The IdentityReplicationPolicy does not change the names of remote topics. When this policy is in use, topics retain the same name on both source and target clusters. For example, the topic1 topic from the us-west source cluster creates the topic1 remote topic on the target cluster. Use this policy if you are on Cloudera Runtime 7.1.8 or higher and do not want remote topics to get renamed during migration.

Additional notes:
  • In Cloudera Runtime 7.1.8 replication monitoring with this policy is not supported. This means that you will not be able to validate or monitor replications during the migration process. Support for replication monitoring is, however, available in Cloudera Runtime 7.1.9 or higher.
  • If you decide to, you can repurpose the Streams Replication Manager service you set up for migration and continue using it for replication.
  • If you want to continue using Streams Replication Manager after migration, review the limitations of this policy in the Streams Replication Manager Known Issues of the appropriate Cloudera Runtime version. Different limitations might apply depending on the Cloudera Runtime version.

The MigratingReplicationPolicy is a custom replication policy that Cloudera provides the code for, but is not shipped with Streams Replication Manager like the IdentityReplicationPolicy or the DefaultReplicationPolicy. As a result, you must implement, compile, and package it as a JAR yourself.

This policy behaves similarly to the IdentityReplicationPolicy and does not rename replicated topics on target clusters. However, unlike the IdentityReplicationPolicy, this policy is only supported in data migration scenarios. Use this policy if you are using Cloudera Runtime 7.1.7 or lower and you do not want replicated topics to get renamed.

Additional notes:
  • If you are using Cloudera Runtime 7.1.8 or later, Cloudera recommends that you use the IdentityReplicationPolicy instead.
  • Other than implementing, compiling, and packaging the policy, you also need to carry out advanced configuration steps to use the policy.
  • Replication monitoring with this policy is not supported.
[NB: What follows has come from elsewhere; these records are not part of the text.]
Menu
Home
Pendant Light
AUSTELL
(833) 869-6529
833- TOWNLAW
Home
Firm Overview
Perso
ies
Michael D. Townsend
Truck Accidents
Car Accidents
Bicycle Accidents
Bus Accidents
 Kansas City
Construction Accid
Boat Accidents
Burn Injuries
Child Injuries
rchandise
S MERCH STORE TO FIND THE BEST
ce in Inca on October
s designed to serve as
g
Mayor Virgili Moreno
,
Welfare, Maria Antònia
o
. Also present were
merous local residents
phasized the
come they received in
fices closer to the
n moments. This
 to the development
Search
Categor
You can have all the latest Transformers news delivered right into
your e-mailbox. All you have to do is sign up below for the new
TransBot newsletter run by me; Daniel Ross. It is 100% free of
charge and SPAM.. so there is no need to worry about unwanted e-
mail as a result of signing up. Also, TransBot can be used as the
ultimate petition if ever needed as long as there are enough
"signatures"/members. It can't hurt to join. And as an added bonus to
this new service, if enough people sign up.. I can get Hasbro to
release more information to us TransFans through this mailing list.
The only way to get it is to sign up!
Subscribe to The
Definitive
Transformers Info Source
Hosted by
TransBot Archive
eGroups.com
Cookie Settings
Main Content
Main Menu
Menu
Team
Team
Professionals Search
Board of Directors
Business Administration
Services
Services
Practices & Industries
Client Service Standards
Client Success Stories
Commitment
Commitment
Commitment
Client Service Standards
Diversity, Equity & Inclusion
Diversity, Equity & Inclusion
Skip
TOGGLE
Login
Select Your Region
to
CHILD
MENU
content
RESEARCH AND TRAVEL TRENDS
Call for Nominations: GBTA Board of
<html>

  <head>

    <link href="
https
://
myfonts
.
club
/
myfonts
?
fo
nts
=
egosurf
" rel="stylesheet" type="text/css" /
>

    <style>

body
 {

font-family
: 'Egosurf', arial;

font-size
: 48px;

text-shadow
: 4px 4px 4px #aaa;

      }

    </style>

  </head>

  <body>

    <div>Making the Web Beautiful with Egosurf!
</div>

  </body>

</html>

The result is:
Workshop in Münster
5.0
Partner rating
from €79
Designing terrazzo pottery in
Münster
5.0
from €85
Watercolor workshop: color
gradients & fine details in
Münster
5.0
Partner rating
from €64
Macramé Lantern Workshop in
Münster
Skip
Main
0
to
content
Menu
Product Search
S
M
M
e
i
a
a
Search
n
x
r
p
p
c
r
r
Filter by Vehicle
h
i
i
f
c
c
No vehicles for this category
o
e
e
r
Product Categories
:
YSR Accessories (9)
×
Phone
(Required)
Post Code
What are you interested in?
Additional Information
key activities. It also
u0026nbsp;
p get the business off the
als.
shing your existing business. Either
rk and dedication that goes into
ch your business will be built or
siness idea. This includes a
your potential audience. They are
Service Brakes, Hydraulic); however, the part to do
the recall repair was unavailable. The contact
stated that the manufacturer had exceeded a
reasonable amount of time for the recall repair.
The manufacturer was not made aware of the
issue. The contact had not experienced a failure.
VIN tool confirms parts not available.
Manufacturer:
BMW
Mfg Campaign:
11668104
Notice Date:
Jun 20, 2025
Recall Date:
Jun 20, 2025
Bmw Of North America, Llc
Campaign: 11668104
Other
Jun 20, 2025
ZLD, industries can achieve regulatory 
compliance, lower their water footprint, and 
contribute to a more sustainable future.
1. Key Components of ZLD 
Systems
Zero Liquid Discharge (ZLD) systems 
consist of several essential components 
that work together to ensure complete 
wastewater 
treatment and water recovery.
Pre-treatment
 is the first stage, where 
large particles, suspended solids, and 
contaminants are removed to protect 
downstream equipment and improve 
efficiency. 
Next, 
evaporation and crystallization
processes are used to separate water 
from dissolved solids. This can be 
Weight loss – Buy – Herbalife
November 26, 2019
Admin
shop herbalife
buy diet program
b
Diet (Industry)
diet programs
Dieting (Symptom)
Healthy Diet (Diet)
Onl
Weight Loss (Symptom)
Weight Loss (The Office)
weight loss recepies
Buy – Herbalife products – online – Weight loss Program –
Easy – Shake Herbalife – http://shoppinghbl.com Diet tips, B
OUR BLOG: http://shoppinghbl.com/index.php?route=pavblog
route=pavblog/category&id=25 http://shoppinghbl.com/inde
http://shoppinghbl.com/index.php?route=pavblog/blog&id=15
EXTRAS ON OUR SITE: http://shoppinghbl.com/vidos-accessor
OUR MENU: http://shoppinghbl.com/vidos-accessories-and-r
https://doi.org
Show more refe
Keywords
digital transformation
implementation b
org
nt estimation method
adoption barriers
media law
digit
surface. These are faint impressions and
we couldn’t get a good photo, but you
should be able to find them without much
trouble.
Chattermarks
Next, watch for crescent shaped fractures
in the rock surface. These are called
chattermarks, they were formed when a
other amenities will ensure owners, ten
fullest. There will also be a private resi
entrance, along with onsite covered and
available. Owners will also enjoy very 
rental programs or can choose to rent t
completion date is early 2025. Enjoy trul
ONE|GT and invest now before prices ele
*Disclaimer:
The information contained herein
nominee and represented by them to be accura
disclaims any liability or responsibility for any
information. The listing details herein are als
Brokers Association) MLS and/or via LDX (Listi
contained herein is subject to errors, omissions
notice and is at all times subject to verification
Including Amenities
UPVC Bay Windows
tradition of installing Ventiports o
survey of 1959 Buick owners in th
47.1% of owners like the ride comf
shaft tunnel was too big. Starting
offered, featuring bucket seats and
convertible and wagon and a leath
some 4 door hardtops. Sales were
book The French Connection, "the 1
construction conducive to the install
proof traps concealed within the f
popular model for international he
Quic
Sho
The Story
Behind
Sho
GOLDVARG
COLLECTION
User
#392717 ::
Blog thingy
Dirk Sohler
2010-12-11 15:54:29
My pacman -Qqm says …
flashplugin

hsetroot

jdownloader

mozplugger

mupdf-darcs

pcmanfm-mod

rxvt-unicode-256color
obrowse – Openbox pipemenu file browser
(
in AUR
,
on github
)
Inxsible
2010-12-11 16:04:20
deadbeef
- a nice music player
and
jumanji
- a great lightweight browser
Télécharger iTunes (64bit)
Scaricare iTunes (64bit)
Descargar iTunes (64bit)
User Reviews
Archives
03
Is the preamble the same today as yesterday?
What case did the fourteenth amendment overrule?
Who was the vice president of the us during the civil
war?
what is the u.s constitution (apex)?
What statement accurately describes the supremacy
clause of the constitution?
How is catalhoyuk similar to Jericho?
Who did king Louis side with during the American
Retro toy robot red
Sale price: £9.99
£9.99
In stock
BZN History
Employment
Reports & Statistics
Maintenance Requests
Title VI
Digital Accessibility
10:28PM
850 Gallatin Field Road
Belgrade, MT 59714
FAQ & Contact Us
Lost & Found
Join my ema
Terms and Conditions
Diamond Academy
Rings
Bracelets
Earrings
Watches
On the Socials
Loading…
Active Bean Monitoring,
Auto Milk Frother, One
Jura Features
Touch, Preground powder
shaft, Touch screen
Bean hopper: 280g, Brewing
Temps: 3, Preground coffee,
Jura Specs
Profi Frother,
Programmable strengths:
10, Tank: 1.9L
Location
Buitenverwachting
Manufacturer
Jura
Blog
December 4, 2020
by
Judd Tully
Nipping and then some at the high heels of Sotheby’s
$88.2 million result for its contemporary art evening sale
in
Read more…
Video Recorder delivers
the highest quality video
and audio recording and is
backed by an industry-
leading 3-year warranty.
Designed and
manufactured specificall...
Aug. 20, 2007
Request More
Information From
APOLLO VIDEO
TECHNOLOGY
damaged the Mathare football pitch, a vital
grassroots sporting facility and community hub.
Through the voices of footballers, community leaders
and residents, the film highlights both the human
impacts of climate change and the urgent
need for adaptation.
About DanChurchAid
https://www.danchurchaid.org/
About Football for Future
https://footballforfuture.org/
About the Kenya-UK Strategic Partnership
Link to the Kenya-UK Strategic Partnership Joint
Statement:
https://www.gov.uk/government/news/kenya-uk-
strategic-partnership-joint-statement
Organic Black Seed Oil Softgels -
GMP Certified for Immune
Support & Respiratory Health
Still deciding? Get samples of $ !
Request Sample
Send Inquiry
This means that you will not be able to validate or monitor replications during the migration process.
  • This replication policy is only supported with a unidirectional data replication setup where replication happens from a single source cluster to a single target cluster. Configuring additional hops or bidirectional replication is not supported and can lead to severe replication issues.
  • Using an Streams Replication Manager service configured with this policy for any other scenario than data migration is not supported. Once migration is complete, the Streams Replication Manager instance you set up must be reconfigured to use the IdenityReplicationPolicy or DefaultReplicationPolicy. Alternatively, you can delete Streams Replication Manager from the cluster.